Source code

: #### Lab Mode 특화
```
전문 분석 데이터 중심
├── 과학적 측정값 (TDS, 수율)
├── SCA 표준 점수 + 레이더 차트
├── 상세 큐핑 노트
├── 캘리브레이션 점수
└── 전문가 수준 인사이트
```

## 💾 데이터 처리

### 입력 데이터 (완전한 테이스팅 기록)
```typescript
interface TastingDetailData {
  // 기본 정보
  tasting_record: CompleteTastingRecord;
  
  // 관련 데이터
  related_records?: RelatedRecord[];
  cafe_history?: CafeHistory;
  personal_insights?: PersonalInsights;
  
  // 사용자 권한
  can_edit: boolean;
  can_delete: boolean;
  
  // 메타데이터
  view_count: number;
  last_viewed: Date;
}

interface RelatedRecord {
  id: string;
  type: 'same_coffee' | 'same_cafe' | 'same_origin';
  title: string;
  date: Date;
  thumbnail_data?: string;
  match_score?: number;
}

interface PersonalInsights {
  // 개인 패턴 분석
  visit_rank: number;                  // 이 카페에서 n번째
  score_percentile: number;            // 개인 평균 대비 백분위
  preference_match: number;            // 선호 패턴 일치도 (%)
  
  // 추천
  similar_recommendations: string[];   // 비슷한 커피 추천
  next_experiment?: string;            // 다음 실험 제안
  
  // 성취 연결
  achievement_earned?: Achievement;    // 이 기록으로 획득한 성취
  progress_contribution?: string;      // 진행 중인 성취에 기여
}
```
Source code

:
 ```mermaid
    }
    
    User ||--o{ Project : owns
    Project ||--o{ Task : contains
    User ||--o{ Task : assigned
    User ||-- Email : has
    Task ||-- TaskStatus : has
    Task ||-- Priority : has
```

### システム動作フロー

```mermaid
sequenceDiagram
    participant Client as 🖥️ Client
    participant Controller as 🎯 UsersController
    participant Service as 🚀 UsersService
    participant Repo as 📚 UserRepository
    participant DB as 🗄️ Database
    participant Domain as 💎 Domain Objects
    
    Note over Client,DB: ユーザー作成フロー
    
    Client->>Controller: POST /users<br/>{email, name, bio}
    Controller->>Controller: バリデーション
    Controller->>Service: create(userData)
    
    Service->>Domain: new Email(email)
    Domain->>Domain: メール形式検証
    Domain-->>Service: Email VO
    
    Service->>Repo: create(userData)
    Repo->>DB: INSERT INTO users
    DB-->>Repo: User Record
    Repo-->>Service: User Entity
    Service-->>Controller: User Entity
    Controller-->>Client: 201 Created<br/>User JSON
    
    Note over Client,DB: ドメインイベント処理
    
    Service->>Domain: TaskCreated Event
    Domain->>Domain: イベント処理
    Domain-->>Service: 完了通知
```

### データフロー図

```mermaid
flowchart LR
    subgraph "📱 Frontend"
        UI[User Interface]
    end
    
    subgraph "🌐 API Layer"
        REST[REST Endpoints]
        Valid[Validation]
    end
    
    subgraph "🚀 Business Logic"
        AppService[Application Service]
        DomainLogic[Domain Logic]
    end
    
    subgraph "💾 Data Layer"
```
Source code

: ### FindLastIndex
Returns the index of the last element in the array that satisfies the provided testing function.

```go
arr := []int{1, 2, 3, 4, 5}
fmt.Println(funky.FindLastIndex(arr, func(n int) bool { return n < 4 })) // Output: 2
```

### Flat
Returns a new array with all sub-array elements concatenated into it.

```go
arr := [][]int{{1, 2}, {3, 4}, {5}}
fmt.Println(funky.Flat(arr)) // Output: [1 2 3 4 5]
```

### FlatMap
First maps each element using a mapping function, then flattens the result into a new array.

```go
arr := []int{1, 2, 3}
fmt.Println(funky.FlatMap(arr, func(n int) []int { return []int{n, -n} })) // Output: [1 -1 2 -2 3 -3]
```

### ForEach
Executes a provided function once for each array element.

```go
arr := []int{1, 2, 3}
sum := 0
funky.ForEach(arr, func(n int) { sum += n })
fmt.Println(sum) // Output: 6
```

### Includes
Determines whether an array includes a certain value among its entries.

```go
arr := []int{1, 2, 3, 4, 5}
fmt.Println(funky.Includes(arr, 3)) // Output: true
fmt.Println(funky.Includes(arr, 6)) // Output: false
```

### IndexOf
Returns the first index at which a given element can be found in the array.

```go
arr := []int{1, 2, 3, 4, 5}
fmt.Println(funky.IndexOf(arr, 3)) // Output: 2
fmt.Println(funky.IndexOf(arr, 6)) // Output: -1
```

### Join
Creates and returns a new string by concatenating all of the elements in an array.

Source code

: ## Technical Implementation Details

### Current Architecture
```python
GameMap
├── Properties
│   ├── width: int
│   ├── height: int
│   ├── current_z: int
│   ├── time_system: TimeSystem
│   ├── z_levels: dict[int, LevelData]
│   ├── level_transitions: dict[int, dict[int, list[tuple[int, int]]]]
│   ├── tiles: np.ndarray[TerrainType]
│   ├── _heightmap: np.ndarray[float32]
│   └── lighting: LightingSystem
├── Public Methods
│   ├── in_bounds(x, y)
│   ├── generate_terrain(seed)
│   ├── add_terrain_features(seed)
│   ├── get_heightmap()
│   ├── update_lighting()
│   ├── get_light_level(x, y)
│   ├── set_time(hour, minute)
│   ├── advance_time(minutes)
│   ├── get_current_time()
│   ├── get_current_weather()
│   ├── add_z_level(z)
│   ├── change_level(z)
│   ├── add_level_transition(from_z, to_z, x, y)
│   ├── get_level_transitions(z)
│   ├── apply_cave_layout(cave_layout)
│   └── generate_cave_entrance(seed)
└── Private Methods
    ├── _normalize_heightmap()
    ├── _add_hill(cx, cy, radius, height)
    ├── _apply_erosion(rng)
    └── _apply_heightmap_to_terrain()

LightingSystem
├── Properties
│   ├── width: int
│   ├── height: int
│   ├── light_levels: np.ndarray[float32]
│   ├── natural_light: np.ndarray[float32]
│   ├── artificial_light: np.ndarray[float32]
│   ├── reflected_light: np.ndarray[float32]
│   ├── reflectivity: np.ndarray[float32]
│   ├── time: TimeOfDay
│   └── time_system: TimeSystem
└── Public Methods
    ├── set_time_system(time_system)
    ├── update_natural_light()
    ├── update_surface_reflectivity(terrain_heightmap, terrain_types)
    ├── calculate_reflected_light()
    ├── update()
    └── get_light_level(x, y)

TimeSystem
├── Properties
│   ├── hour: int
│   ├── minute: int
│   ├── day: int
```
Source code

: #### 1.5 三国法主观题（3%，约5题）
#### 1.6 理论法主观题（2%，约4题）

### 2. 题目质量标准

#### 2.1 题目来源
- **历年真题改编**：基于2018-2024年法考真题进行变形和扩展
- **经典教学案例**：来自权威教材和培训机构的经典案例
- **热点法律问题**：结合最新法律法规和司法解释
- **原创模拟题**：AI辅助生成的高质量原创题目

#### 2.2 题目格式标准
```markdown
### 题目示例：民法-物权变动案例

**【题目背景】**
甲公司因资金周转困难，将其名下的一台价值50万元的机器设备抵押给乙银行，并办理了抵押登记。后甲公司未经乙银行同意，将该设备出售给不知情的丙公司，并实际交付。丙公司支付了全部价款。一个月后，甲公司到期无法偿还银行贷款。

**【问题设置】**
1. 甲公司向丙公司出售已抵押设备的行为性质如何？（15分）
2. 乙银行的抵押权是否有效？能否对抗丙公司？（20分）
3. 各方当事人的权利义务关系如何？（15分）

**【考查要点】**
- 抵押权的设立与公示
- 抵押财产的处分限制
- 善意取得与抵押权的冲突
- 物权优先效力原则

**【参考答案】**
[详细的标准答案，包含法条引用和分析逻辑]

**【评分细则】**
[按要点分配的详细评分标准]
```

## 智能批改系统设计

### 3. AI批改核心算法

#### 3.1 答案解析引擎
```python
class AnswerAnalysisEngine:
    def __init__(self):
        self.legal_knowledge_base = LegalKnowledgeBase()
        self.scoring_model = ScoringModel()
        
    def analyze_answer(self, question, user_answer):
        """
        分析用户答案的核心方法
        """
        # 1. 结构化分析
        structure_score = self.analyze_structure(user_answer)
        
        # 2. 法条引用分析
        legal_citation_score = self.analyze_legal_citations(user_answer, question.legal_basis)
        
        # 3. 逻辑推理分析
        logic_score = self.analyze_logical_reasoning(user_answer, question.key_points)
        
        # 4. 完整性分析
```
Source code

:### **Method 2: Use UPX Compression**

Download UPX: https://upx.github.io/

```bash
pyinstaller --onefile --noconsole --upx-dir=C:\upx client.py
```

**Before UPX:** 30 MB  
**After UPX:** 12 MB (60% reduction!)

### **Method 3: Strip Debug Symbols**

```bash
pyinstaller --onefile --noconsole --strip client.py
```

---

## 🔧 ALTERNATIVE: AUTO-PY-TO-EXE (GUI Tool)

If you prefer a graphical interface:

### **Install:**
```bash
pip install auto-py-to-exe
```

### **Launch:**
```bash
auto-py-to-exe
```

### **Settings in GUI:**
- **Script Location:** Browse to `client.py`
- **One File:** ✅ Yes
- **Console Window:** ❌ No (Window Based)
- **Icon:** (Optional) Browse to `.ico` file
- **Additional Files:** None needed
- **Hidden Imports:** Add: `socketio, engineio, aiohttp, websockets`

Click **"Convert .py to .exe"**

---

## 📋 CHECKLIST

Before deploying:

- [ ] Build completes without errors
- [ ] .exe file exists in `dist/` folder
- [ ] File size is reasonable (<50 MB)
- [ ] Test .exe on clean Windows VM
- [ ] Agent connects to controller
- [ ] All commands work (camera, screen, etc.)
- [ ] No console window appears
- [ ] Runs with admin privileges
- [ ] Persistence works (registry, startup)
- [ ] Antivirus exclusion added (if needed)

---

▬▬▬▬▬▬▬▬▬▬

» ACTION ITEM
From the listing above, copy every line that holds the string "Service".

» TASK ANSWER
    participant Service as 🚀 UsersService
    Controller->>Service: create(userData)
    Service->>Domain: new Email(email)
    Domain-->>Service: Email VO
    Service->>Repo: create(userData)
    Repo-->>Service: User Entity
    Service-->>Controller: User Entity
    Service->>Domain: TaskCreated Event
    Domain-->>Service: 完了通知
        AppService[Application Service]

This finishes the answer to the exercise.